* Task prompt *
Scan the material that follows. Copy every line containing the word "ANIMAL".

╔══

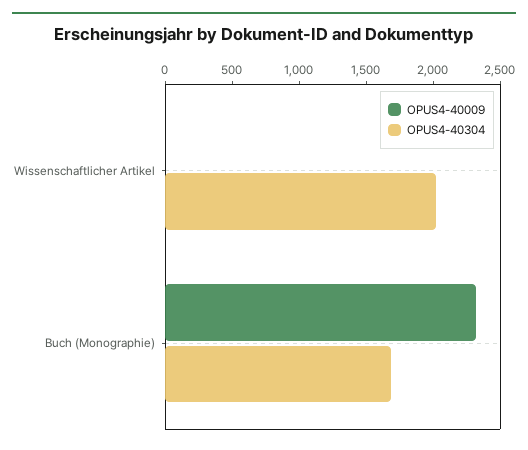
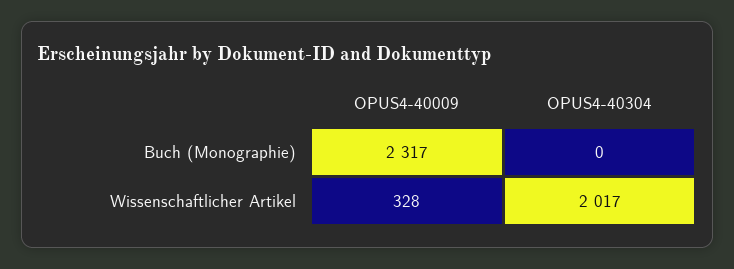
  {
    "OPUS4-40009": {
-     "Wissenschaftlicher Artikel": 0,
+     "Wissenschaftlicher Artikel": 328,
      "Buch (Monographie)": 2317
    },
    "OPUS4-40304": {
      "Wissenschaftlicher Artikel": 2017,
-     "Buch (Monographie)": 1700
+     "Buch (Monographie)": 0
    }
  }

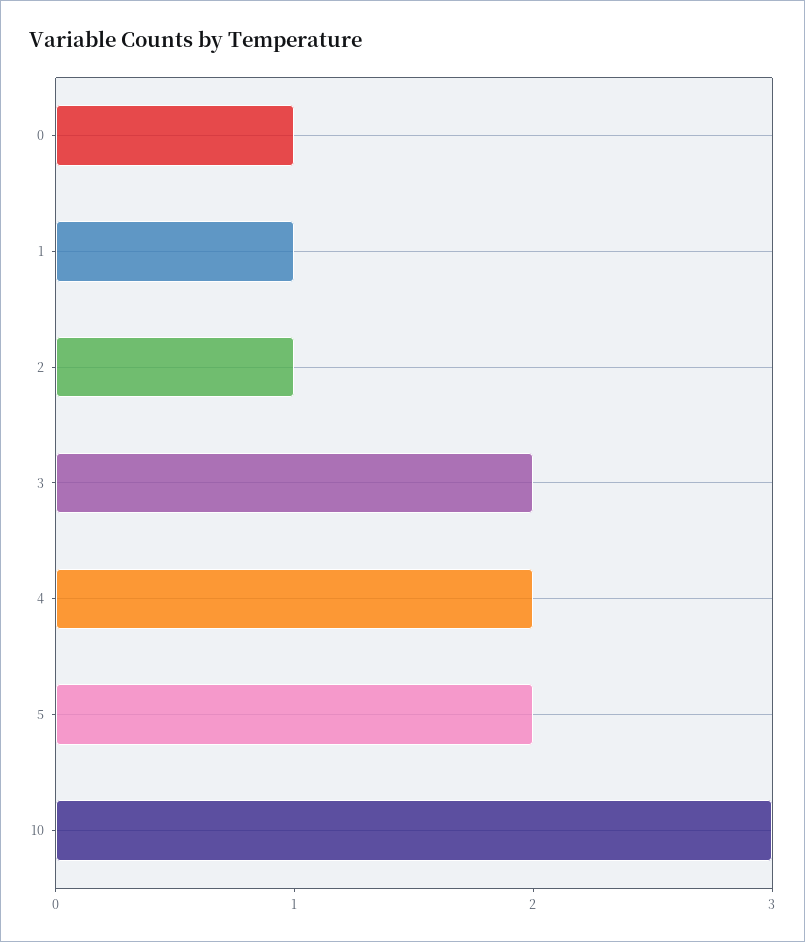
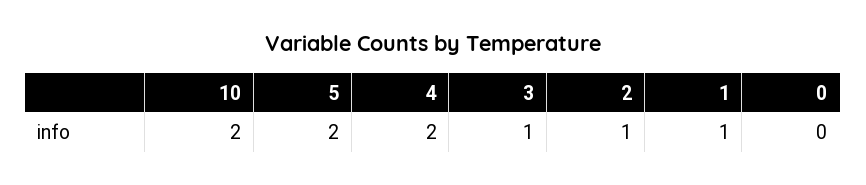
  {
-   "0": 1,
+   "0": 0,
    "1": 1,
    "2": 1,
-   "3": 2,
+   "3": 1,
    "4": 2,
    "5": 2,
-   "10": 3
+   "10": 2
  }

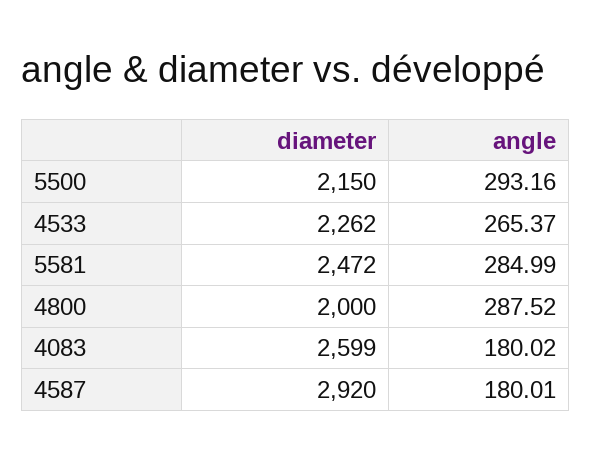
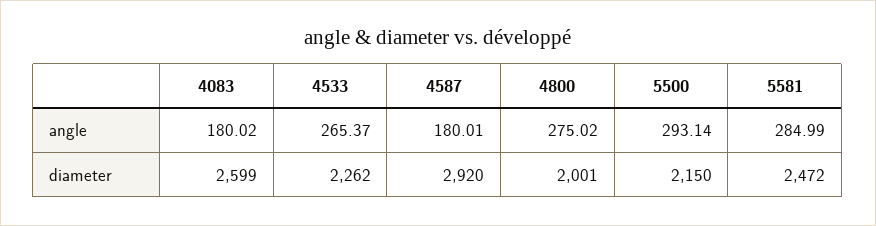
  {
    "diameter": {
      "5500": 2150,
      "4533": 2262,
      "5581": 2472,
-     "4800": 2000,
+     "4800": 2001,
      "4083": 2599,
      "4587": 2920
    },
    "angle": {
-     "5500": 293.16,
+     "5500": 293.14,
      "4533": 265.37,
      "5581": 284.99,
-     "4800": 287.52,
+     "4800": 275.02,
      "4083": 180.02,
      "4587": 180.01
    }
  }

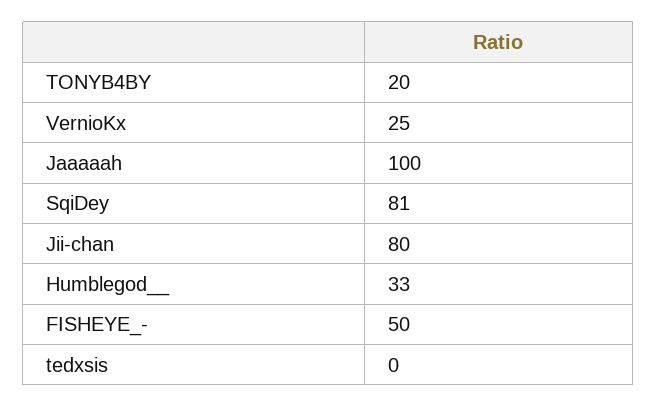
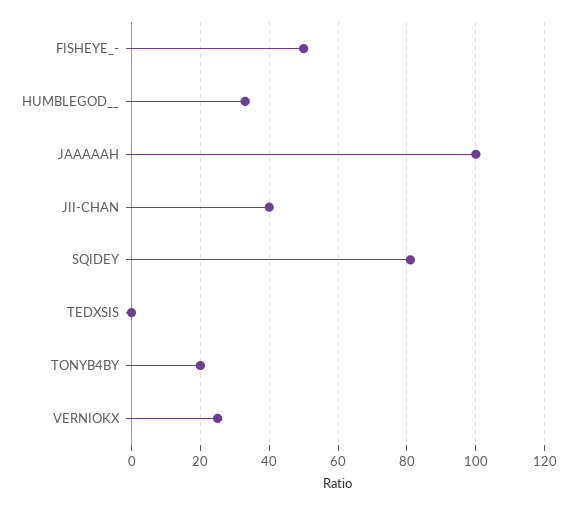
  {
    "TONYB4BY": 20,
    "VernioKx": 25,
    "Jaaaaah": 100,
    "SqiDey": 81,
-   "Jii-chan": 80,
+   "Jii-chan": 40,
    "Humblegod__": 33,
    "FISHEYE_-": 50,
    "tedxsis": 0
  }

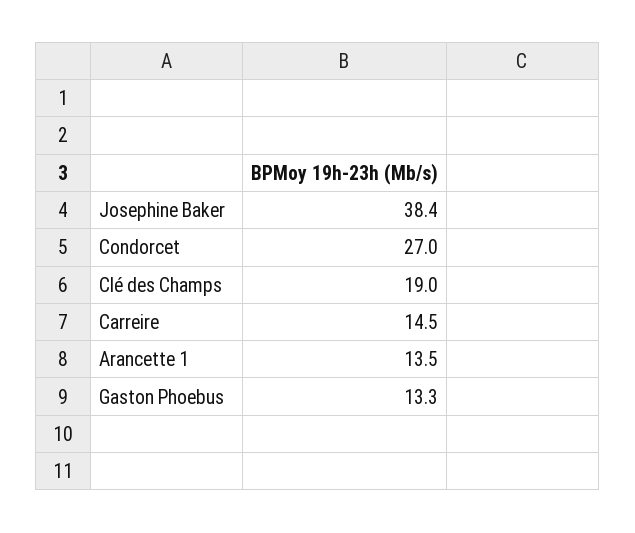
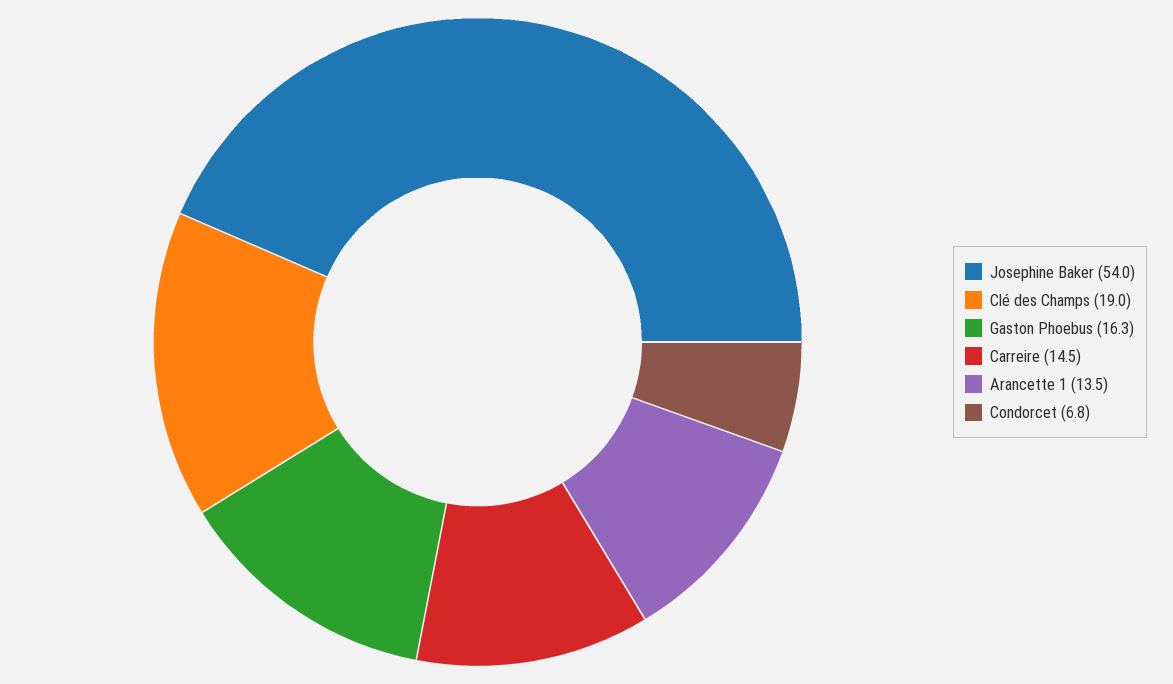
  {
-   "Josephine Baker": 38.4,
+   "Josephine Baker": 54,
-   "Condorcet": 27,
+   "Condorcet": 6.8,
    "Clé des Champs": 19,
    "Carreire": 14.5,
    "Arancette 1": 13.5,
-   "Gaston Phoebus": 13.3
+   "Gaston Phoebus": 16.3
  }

╚══
╔══

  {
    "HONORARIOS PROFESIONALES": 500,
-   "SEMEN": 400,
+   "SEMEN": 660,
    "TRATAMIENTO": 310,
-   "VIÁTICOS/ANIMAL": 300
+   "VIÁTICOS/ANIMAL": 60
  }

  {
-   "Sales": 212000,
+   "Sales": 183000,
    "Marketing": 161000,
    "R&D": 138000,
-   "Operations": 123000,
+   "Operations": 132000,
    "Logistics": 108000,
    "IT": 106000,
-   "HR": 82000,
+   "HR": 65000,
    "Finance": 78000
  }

╚══
╔══

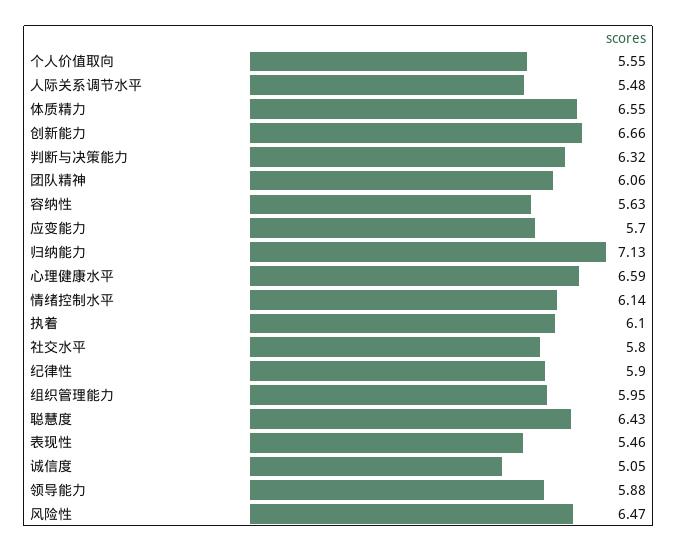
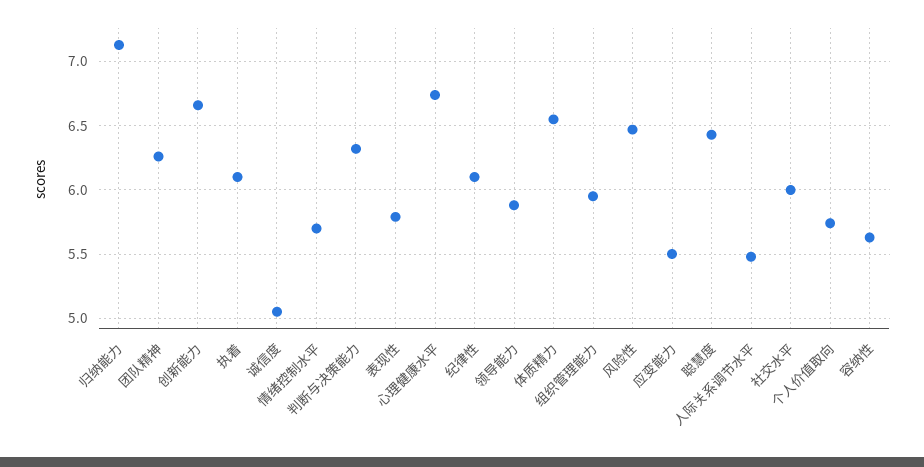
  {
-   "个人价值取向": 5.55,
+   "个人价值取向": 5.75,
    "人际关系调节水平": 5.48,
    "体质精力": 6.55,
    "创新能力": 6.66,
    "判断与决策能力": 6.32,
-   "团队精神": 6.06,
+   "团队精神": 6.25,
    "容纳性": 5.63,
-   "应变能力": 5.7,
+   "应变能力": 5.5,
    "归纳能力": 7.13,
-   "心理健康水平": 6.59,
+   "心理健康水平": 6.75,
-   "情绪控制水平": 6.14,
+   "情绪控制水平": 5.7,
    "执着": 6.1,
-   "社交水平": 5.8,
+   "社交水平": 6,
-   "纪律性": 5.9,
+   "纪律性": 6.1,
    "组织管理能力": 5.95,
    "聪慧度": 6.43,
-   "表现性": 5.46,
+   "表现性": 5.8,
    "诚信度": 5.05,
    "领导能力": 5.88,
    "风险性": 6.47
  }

╚══

* Reply to the exercise *
-   "VIÁTICOS/ANIMAL": 300
+   "VIÁTICOS/ANIMAL": 60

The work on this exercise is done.